The hours of work for a salaried employee aren't always cut and dried. The requirements of the law and individual office norms have a lot more bearing on the actual hours and time salaried employees must invest in their day-to-day jobs.
In most workplaces, employees fall under the category of either being exempt or nonexempt. An exempt employee is not entitled to overtime pay for more than 40 hours worked in a week under the Fair Labor Standards Act (FLSA). Many employees, specifically those whose work is classified as professional, executive or administrative, and workers who earn more than $455 per week fall under the exempt category. They are paid a regular salary – their income isn’t contingent upon the number of hours worked from day to day.
On the other hand, nonexempt employees are entitled to overtime pay. Overtime usually equals time and a half for these types of employees. The FLSA doesn't specify required sick time, vacation time or personal time for nonexempt employees, though workplaces have the option to offer these benefits.
Companies should firmly establish in their employee handbooks the rules and stipulations for time off.
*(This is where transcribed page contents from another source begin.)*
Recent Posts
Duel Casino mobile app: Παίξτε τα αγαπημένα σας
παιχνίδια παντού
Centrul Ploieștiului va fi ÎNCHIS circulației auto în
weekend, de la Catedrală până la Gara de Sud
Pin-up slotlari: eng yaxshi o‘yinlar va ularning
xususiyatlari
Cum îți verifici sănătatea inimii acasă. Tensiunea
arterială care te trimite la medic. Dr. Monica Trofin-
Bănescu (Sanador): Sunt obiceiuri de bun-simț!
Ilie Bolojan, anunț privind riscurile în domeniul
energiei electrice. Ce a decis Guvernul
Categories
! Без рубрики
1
While the law doesn't require employers to offer paid vacation time, if they choose to offer it as a form of compensation, they should be clear about how vacation and personal time are accumulated, deducted and what should happen once an employee exhausts all vacation and personal days.
Employers of exempt workers can require them to be at work at a certain time and work a certain number of hours so long as they don't veer into the territory of treating them like nonexempt hourly workers. Sick time, disability and predetermined vacations cannot be deducted from an employee's pay. Employers also cannot deduct pay if an employee works less than a full day, whether or not they have any additional allotted vacation time left. Doing so could open up employers to having their employees seen as nonexempt, and therefore entitled to overtime compensation. However, if an employee does take personal time away from work that isn't for sickness or disability, employers can recoup that time by deducting it from an employee's allotted vacation or personal time.
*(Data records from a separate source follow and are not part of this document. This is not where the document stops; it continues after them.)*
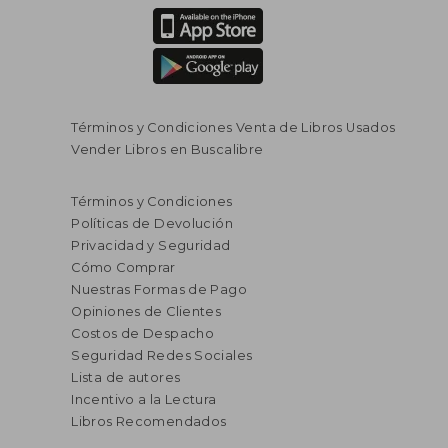
Términos y Condiciones Venta de Libros Usados
Vender Libros en Buscalibre
$ 292.727
$ 122.9
45%
45%
dcto.
dcto.
$ 161.000
$ 67.6
Términos y Condiciones
Políticas de Devolución
Privacidad y Seguridad
Cómo Comprar
Nuestras Formas de Pago
Opiniones de Clientes
Costos de Despacho
Seguridad Redes Sociales
Lista de autores
Incentivo a la Lectura
Libros Recomendados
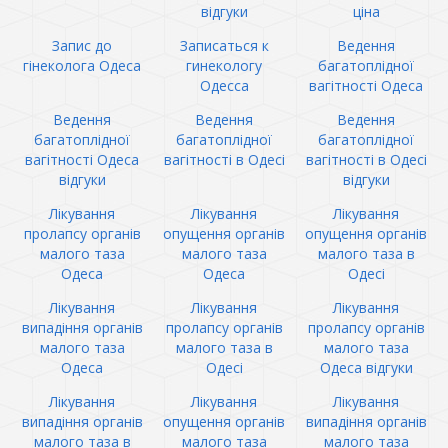
відгуки
ціна
Запис до
Записаться к
Ведення
гінеколога Одеса
гинекологу
багатоплідної
Одесса
вагітності Одеса
Ведення
Ведення
Ведення
багатоплідної
багатоплідної
багатоплідної
вагітності Одеса
вагітності в Одесі
вагітності в Одесі
відгуки
відгуки
Лікування
Лікування
Лікування
пролапсу органів
опущення органів
опущення органів
малого таза
малого таза
малого таза в
Одеса
Одеса
Одесі
Лікування
Лікування
Лікування
випадіння органів
пролапсу органів
пролапсу органів
малого таза
малого таза в
малого таза
Одеса
Одесі
Одеса відгуки
Лікування
Лікування
Лікування
випадіння органів
опущення органів
випадіння органів
малого таза в
малого таза
малого таза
Companies can recoup time or money lost by making it clear in their employee handbooks that after a certain number of missed hours, employees will see a reduction in their vacation time or other time off. For salaried staff, there is no law regulating exactly how many hours an employer can or should require, so an employer can require additional hours from an employee while still paying them their regular salary. Bosses can also reduce employee hours as needed, as long as they are clear on what constitutes a full-time salaried employee and are responsible about docking hours and compensating employees appropriately.
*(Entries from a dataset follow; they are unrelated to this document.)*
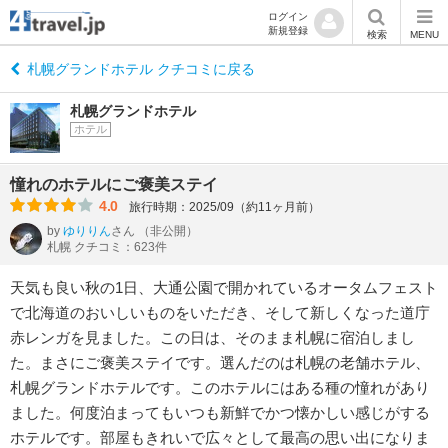
ログイン
新規登録
検索
MENU
札幌グランドホテル クチコミに戻る
札幌グランドホテル
ホテル
憧れのホテルにご褒美ステイ
4.0
旅行時期：2025/09（約11ヶ月前）
by
ゆりりん
さん
（非公開）
札幌 クチコミ：623件
天気も良い秋の1日、大通公園で開かれているオータムフェスト
で北海道のおいしいものをいただき、そして新しくなった道庁
赤レンガを見ました。この日は、そのまま札幌に宿泊しまし
た。まさにご褒美ステイです。選んだのは札幌の老舗ホテル、
札幌グランドホテルです。このホテルにはある種の憧れがあり
ました。何度泊まってもいつも新鮮でかつ懐かしい感じがする
ホテルです。部屋もきれいで広々として最高の思い出になりま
While 40 hours per week is the norm for salaried employees, workers who earn an annual wage that isn’t dictated by the time they spend in the office should use their best judgment and work as much as they need to in order to submit high-quality work in a timely fashion.
Some workplaces have a corporate culture where salaried employees are expected to work additional hours, like evenings and weekends, for no additional pay. Jobs that require too many hours can be an indication of problematic company practices as can be jobs that don’t require enough hours. While employers establish the standard for an acceptable length of time to work during the day, ensure that you are as efficient as possible and manage your time effectively so that everyone gets what they need.